SOCIALISATION DE GENRE
Cf. les articles CONSTRUCTIONNISME et ESSENTIALISME.
Ce sujet a été traité sur ce blog notamment dans « Compagnon persiste et signe… Ca tombe bien, nous aussi », article co-écrit avec Denis Colombi.
Il n’existe pas d’essence de la masculinité ni de la féminité. Nous apprenons, de multiples manières et dès la plus tendre enfance, comment être des hommes et des femmes, c’est-à-dire quels comportements sont attendus de nous en fonction de notre appartenance de sexe. En sociologie, on appréhende cela notamment à travers la notion de socialisation de genre, qui désigne la manière dont le genre est appris et transmis d’une génération à l’autre, via des institutions comme l’école, la famille, les médias… Pour la sociologue Muriel Darmon, la socialisation désigne
l’ensemble des processus par lesquels l’individu est construit — on dira aussi « formé », « modelé », « façonné », « fabriqué », « conditionné » — par la société globale et locale dans laquelle il vit, processus au cours duquel l’individu acquiert — « apprend », « intériorise », « incorpore », « intègre » — des façons de faire, de penser et d’être qui sont situées socialement. (La socialisation, Armand Colin, 2006, p. 6)
La socialisation de genre, c’est le processus par lequel chacun·e, dès la naissance, apprend à se comporter, à parler, à se tenir et à penser au sein du monde, en fonction de la différence des sexes. On apprend des pratiques, des gestes, des réflexes qui nous semblent ensuite « naturels », tant nous y sommes habitué·es. La socialisation de genre doit être mise en relation avec d’autres types de rapports sociaux: des rapports d’âge, de classe sociale, de « race » au sens social, etc.

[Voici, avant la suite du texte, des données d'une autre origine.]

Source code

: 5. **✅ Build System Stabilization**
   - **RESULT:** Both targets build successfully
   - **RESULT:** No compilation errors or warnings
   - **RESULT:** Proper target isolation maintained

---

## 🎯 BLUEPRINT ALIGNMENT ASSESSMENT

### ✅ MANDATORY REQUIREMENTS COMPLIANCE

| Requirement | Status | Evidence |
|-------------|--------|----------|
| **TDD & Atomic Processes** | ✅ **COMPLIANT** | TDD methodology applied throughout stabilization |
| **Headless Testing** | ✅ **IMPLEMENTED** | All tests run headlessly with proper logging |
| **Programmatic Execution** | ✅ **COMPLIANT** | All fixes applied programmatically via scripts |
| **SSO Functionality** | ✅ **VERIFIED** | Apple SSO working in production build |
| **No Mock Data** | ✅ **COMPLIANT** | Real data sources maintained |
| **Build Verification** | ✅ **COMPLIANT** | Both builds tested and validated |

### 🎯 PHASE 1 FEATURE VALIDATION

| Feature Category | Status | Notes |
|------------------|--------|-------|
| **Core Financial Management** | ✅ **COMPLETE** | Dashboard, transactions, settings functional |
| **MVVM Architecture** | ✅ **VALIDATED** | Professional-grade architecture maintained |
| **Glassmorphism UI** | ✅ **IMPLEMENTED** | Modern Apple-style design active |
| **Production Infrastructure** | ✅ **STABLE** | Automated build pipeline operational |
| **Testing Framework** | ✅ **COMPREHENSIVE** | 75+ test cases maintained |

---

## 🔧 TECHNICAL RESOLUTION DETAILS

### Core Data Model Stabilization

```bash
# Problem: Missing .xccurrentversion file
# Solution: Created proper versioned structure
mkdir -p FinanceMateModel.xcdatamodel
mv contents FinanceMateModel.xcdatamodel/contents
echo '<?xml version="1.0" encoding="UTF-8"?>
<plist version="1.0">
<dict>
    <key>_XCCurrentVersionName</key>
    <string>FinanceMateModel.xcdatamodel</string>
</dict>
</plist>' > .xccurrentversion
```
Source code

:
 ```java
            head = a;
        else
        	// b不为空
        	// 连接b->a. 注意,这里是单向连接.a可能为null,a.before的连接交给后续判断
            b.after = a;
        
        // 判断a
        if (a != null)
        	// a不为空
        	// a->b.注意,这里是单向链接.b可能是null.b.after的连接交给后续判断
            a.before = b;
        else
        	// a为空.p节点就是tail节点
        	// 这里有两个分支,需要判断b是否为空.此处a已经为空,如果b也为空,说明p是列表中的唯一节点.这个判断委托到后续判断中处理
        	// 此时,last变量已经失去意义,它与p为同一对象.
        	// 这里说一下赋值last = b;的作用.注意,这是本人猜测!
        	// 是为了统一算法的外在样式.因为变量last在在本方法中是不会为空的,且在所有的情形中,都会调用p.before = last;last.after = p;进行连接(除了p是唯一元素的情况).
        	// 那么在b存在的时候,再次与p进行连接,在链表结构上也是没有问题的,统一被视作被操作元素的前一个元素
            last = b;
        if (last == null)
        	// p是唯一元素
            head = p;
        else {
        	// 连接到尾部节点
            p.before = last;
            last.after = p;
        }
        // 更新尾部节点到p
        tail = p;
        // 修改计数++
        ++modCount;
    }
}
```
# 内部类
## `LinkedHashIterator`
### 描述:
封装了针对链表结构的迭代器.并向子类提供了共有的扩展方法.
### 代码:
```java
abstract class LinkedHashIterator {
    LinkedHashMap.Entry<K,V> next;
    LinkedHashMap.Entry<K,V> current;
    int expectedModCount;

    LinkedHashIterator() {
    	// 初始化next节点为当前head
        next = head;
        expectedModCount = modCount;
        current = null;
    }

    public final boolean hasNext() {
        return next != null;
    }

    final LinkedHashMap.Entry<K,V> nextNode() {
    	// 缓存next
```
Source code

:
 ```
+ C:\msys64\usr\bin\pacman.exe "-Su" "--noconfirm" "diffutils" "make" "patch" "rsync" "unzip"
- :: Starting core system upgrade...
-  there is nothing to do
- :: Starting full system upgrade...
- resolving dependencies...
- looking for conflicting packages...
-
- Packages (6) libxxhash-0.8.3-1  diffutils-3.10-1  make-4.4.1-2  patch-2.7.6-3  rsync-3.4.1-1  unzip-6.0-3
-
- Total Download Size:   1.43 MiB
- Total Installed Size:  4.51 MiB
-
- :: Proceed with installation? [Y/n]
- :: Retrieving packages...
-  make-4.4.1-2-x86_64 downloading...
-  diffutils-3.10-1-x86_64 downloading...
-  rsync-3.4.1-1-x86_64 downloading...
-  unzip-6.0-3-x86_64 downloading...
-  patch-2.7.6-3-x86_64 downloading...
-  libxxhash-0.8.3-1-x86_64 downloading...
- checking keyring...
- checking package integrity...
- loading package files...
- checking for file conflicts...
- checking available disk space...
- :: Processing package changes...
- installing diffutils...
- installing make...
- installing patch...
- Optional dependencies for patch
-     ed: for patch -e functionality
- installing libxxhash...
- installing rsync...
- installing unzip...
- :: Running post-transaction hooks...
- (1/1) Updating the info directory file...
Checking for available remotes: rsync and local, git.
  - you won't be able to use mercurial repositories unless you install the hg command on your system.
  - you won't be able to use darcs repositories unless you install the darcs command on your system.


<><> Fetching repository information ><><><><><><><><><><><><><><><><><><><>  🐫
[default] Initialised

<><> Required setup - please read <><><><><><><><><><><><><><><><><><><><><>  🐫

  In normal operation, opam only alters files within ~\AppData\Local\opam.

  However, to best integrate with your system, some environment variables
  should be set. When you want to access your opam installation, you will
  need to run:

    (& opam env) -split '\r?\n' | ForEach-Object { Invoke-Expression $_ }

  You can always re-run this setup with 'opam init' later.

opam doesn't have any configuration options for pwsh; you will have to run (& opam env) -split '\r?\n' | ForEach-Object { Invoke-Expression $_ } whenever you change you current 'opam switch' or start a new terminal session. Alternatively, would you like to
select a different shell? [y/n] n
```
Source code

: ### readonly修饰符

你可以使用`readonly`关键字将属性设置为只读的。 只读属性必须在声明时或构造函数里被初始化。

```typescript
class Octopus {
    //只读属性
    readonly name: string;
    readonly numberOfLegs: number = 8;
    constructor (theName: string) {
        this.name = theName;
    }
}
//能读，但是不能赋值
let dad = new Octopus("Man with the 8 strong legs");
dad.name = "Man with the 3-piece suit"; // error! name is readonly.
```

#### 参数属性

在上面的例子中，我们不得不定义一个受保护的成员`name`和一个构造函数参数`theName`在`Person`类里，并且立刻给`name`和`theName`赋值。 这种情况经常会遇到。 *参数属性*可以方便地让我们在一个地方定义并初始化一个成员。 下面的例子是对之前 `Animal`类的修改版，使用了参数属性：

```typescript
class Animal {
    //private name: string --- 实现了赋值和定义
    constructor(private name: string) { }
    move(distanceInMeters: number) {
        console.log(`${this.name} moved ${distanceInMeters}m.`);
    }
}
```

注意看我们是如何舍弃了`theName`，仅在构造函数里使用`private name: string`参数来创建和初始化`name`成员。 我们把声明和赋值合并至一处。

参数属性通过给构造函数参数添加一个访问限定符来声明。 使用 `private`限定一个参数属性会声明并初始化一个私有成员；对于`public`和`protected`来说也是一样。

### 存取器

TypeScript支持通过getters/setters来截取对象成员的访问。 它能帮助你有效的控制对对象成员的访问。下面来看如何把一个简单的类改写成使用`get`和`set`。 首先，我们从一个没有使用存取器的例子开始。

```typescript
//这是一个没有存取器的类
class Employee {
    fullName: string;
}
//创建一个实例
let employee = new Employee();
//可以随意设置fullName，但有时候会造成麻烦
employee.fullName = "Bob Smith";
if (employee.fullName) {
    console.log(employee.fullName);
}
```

Les manières d’apprendre à être une fille ou un garçon, une femme ou un homme, sont multiples. On ne donne pas aux enfants les mêmes jouets ni les mêmes vêtements selon qu’ils sont d’un sexe ou de l’autre; on encourage en classe les garçons à parler et on accepte des comportements turbulents, alors que les filles doivent être discrètes et disciplinées; les enfants de couples hétérosexuels voient encore, majoritairement, leur mère s’occuper des tâches ménagères et leur père de tout ce qui concerne les activités extérieures… La famille et l’école sont des institutions centrales dans la socialisation de genre, mais cet apprentissage ne se limite pas à l’enfance, loin de là: les frontières entre les sexes sont réaffirmées tout au long de la vie, que ce soit par exemple à travers les représentations médiatiques (publicités, personnages de cinéma…) ou des pratiques sportives, culturelles, etc.